Having in January 1821 declined the role of commander-in-chief at Portsmouth, he was from March 1824 until May 1827 the commander-in-chief at Plymouth with his flag in the Britannia 120, Captain Philip Pipon. On 15 September 1831, upon the coronation of William IV and at the behest of his friend Earl Grey, the new Prime Minister, he was raised to the peerage as Baron de Saumarez of Saumarez in Guernsey, and on 13 February 1832 he was appointed the last ever general of marines.
Thereafter Admiral Saumarez lived out his retirement on Guernsey, being feted by the islanders and participating actively in local religious and educational matters until his death on 9 October 1836. He was buried in the grounds of Câtel parish church.

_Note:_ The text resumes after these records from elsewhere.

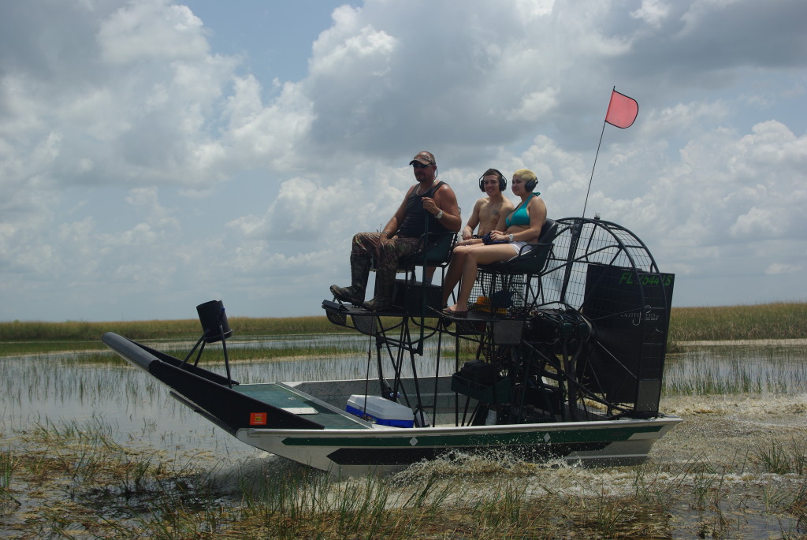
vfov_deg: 27.6
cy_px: 270
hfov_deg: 40.3
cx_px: 404
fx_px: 1099
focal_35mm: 49
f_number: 5.6
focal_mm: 32.5
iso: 100
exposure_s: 1/1000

He married Martha le Marchant of Guernsey on 27 October 1788 and had three sons and four daughters, his heir, James, taking holy orders. Another son, John Vincent, entered the Army. His nephew, Thomas Saumarez, died on 19 May 1823, days after having taken the acting-command of the Bann 20 at Ascension, whilst another nephew, Richard Saumarez, entered the service in 1806 and was posted captain in 1824. His grandson married the daughter of Rear-Admiral Sir Philip Broke.

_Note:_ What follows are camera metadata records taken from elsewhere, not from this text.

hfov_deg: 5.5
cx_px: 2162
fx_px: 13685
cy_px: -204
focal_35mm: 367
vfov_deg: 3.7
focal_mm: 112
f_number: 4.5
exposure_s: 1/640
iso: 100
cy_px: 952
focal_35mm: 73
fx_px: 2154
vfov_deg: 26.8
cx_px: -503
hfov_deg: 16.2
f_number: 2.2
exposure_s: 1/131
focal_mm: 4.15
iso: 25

Saumarez was bi-lingual, tall at just under six feet, handsome, fashionable and elegant, urbane and charitable, erect and correct, formal and ceremonious in manner, without the least affection or pride. Betsey Fremantle, wife of the admiral, described him as the ‘civilest man’ she knew. He was described as lacking a sense of humour, and as being strictly religious, and on his deathbed he was heard to be reciting a psalm. Unruffled and gallant in action, he was steady, placid and quietly spoken, although he confessed to irritable nerves and was liable to weight loss through worry. Saumarez was extremely sensitive and felt a slur heavily, being hurt on several occasions by the unfortunate omission of his name in despatches, and particularly after the Battle of Algeciras and again in 1814 when many contemporaries would probably have been raised to the peerage for their services. Petty grievances welled up inside him leading to depressions that would arouse the concerns of his friends. Some of his depressions would last for weeks on end and brought into question his fitness for high command. When still a young lieutenant he refused an invitation to Admiral Sir Hyde Parker’s table, having been rebuked by him on watch, which was at the time an unheard-of reaction. In 1834 William IV, who had made it plain that he never liked Saumarez, gave him such a dressing down because of his unfortunate absence from Admiral Sir Richard Keats’ funeral that he burst into tears.
Whilst not having Nelson’s love or respect, perhaps because he did not look for it and came over as aloof to the temperamental admiral, he did have his confidence, and they were close enough for Saumarez to send Nelson the gift of a case of wine. His crews worshipped him however and he rarely had the necessity to press men into the service, relying instead on volunteers from his native Guernsey. He was undeniably brave and was trusted by his seniors, and his work in the Baltic earned him a reputation as a skilled diplomat, although he was never popular in high circles and did not indulge in party politics. He was a great friend of the equally religious Rear-Admiral Sir Alexander Ball.